» **What you have to do**
Write out the whole listing below exactly, skipping each picture.

» **Material for the task**
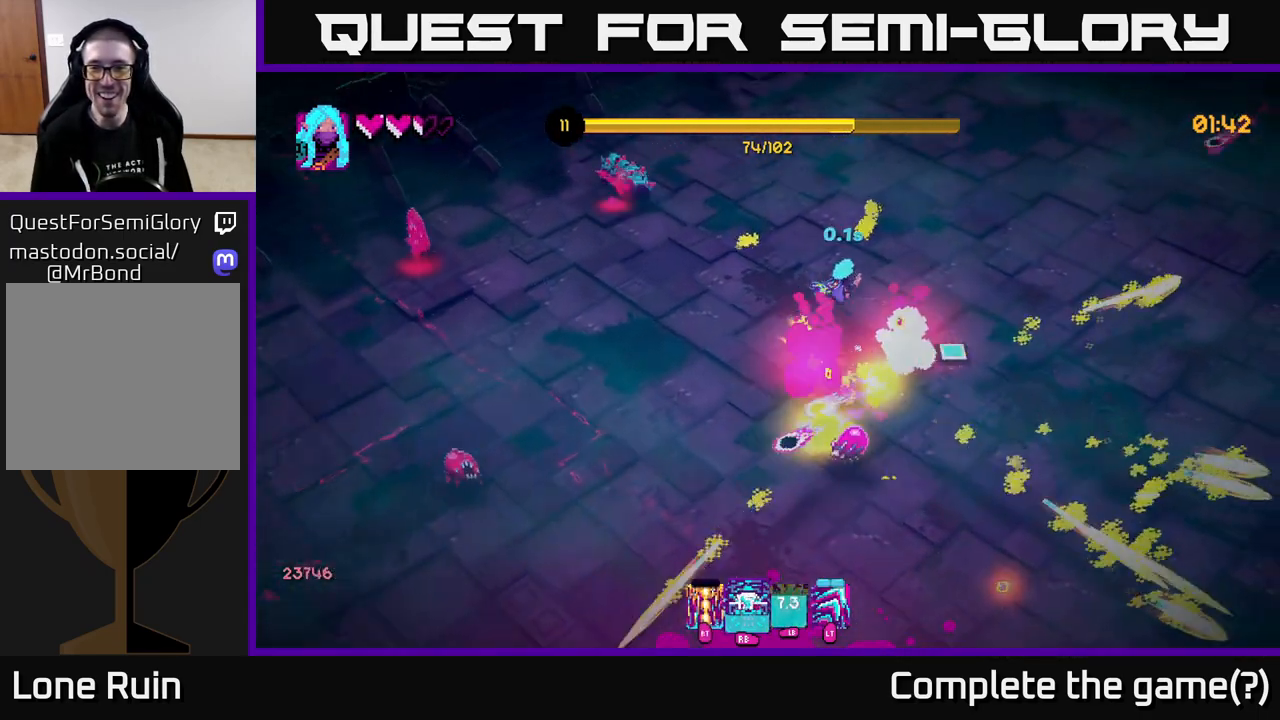
{"buttons": [], "left_stick": "up-left", "right_stick": "left", "events": [[17, "R2", "down"], [100, "R2", "up"], [150, "right_stick", "left"], [233, "R2", "down"], [300, "left_stick", "up-left"], [350, "R2", "up"], [417, "R2", "down"], [500, "R2", "up"]]}
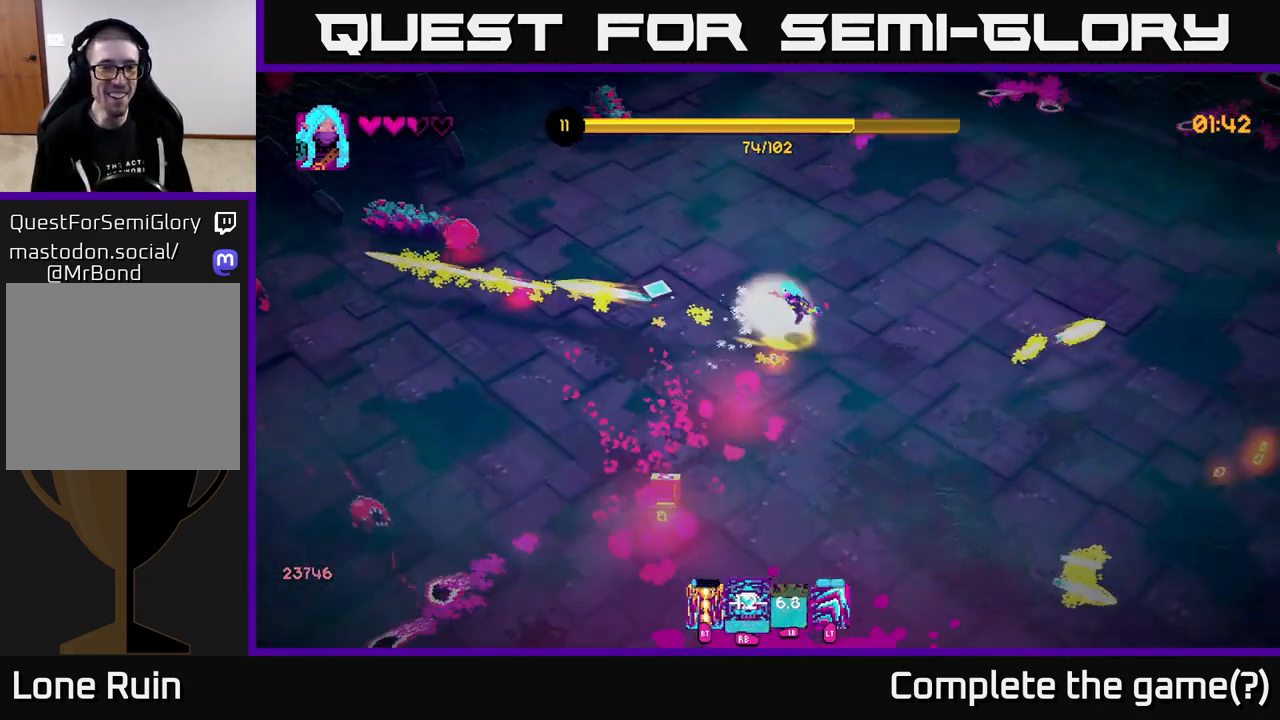
{"buttons": [], "left_stick": "up-left", "right_stick": "left", "events": [[50, "R2", "down"], [150, "R2", "up"], [217, "R2", "down"], [300, "R2", "up"], [367, "R2", "down"], [450, "R2", "up"]]}
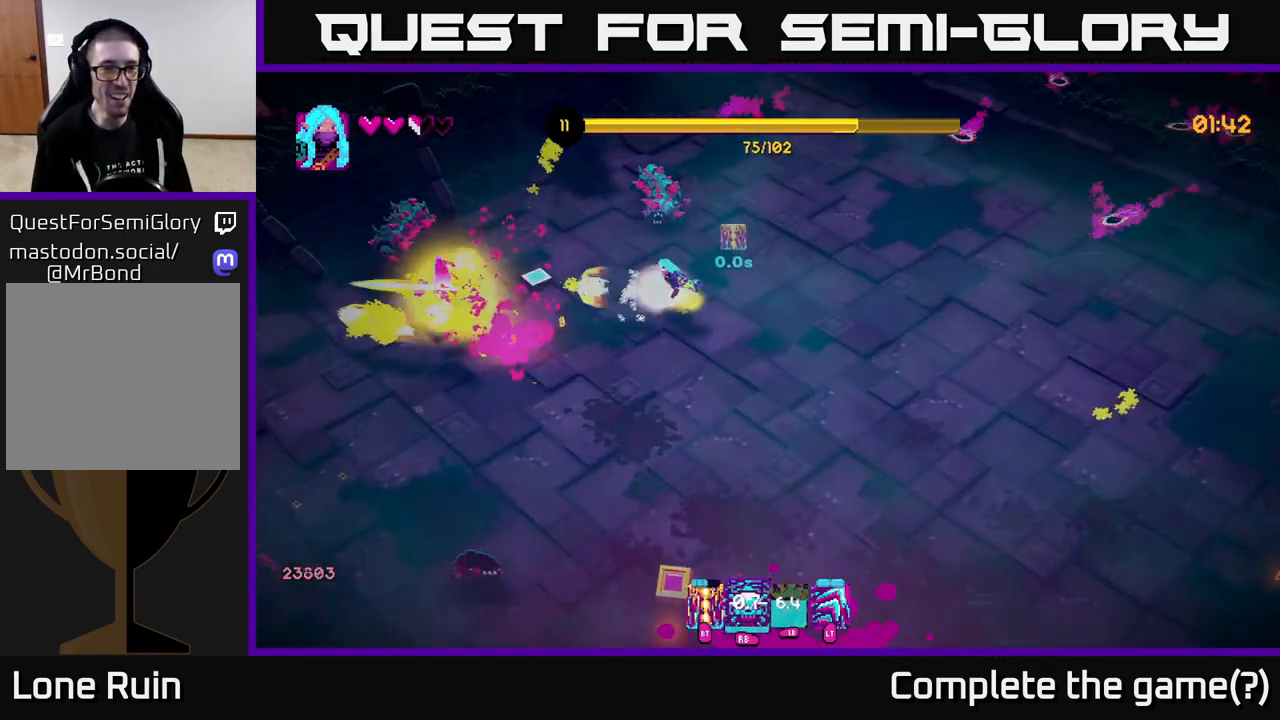
{"buttons": [], "left_stick": "down", "right_stick": "up-right", "events": [[17, "R2", "down"], [83, "left_stick", "down-left"], [100, "R2", "up"], [117, "right_stick", "up-left"], [150, "R2", "down"], [250, "R2", "up"], [450, "right_stick", "up-right"], [500, "left_stick", "down"]]}
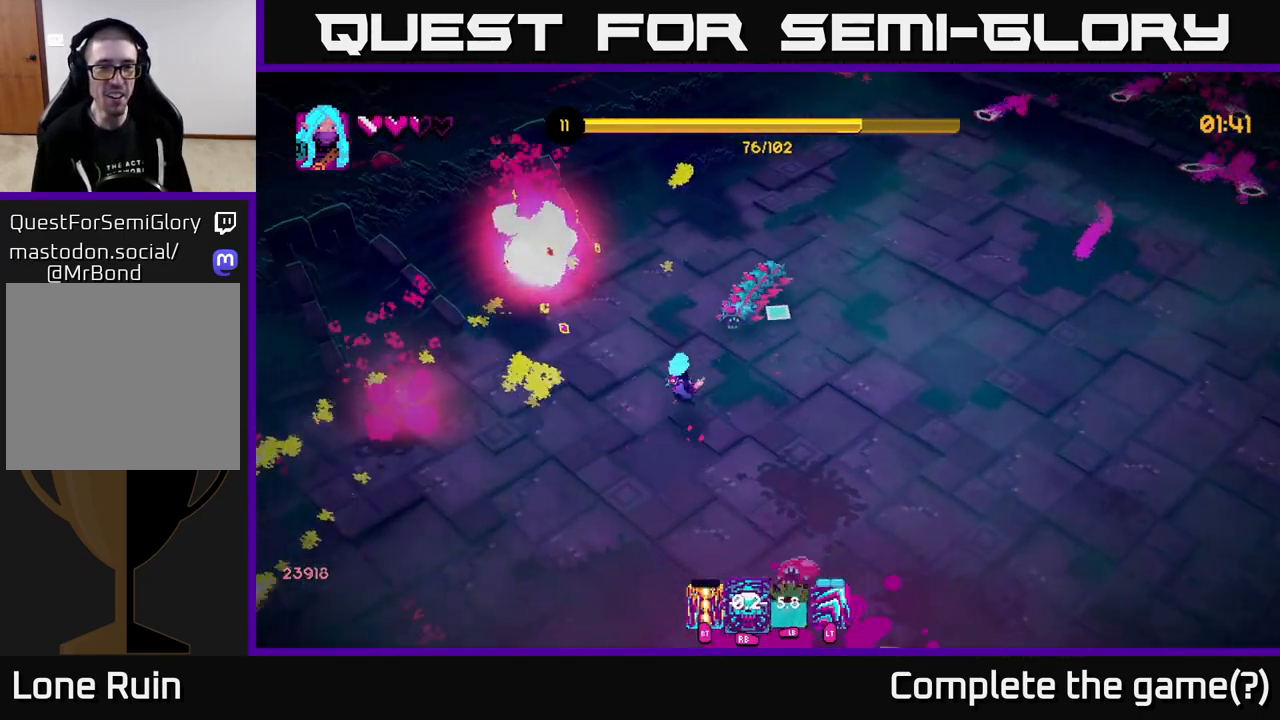
{"buttons": [], "left_stick": "down", "right_stick": "up-right", "events": [[17, "R2", "down"], [100, "R2", "up"], [167, "R2", "down"], [233, "R2", "up"], [300, "R2", "down"], [383, "R2", "up"]]}
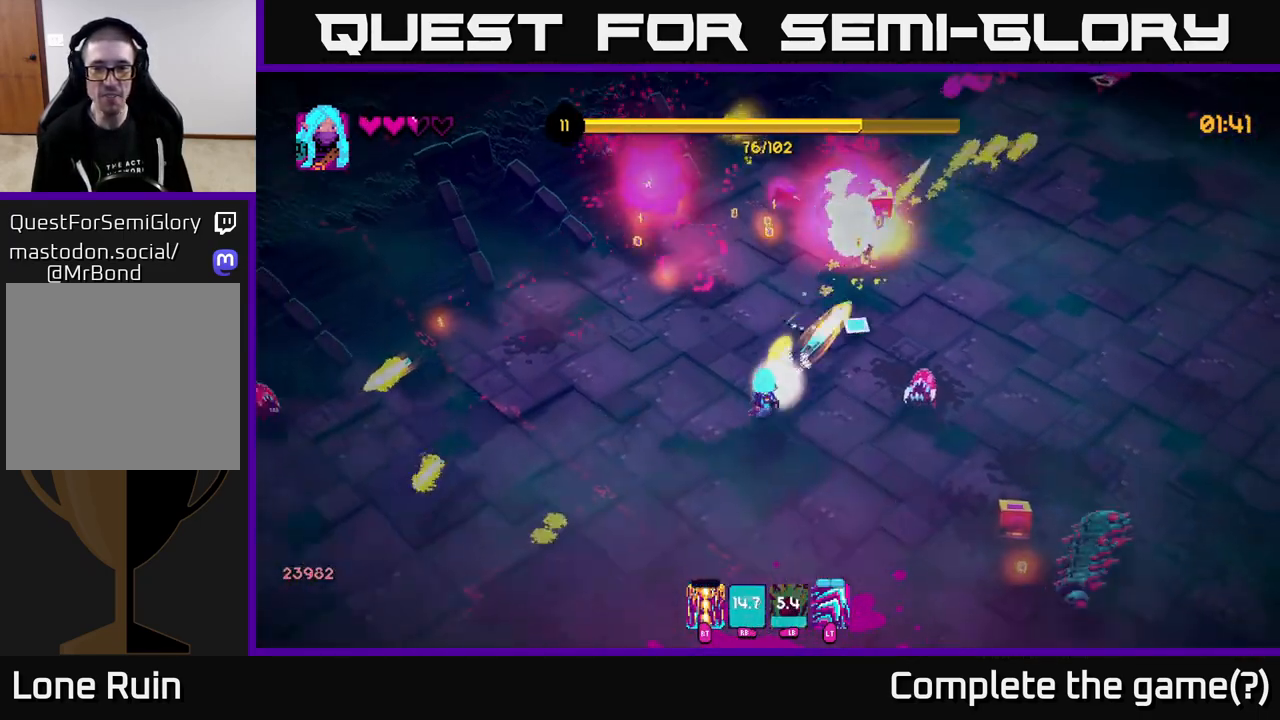
{"buttons": ["R2"], "left_stick": "down-right", "right_stick": "up-right", "events": [[117, "R2", "down"], [217, "R2", "up"], [267, "R2", "down"], [283, "left_stick", "down-right"], [367, "R2", "up"], [433, "R2", "down"]]}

» **Response to this task**
{"buttons": [], "left_stick": "up-left", "right_stick": "left", "events": [[17, "R2", "down"], [100, "R2", "up"], [150, "right_stick", "left"], [233, "R2", "down"], [300, "left_stick", "up-left"], [350, "R2", "up"], [417, "R2", "down"], [500, "R2", "up"]]}
{"buttons": [], "left_stick": "up-left", "right_stick": "left", "events": [[50, "R2", "down"], [150, "R2", "up"], [217, "R2", "down"], [300, "R2", "up"], [367, "R2", "down"], [450, "R2", "up"]]}
{"buttons": [], "left_stick": "down", "right_stick": "up-right", "events": [[17, "R2", "down"], [83, "left_stick", "down-left"], [100, "R2", "up"], [117, "right_stick", "up-left"], [150, "R2", "down"], [250, "R2", "up"], [450, "right_stick", "up-right"], [500, "left_stick", "down"]]}
{"buttons": [], "left_stick": "down", "right_stick": "up-right", "events": [[17, "R2", "down"], [100, "R2", "up"], [167, "R2", "down"], [233, "R2", "up"], [300, "R2", "down"], [383, "R2", "up"]]}
{"buttons": ["R2"], "left_stick": "down-right", "right_stick": "up-right", "events": [[117, "R2", "down"], [217, "R2", "up"], [267, "R2", "down"], [283, "left_stick", "down-right"], [367, "R2", "up"], [433, "R2", "down"]]}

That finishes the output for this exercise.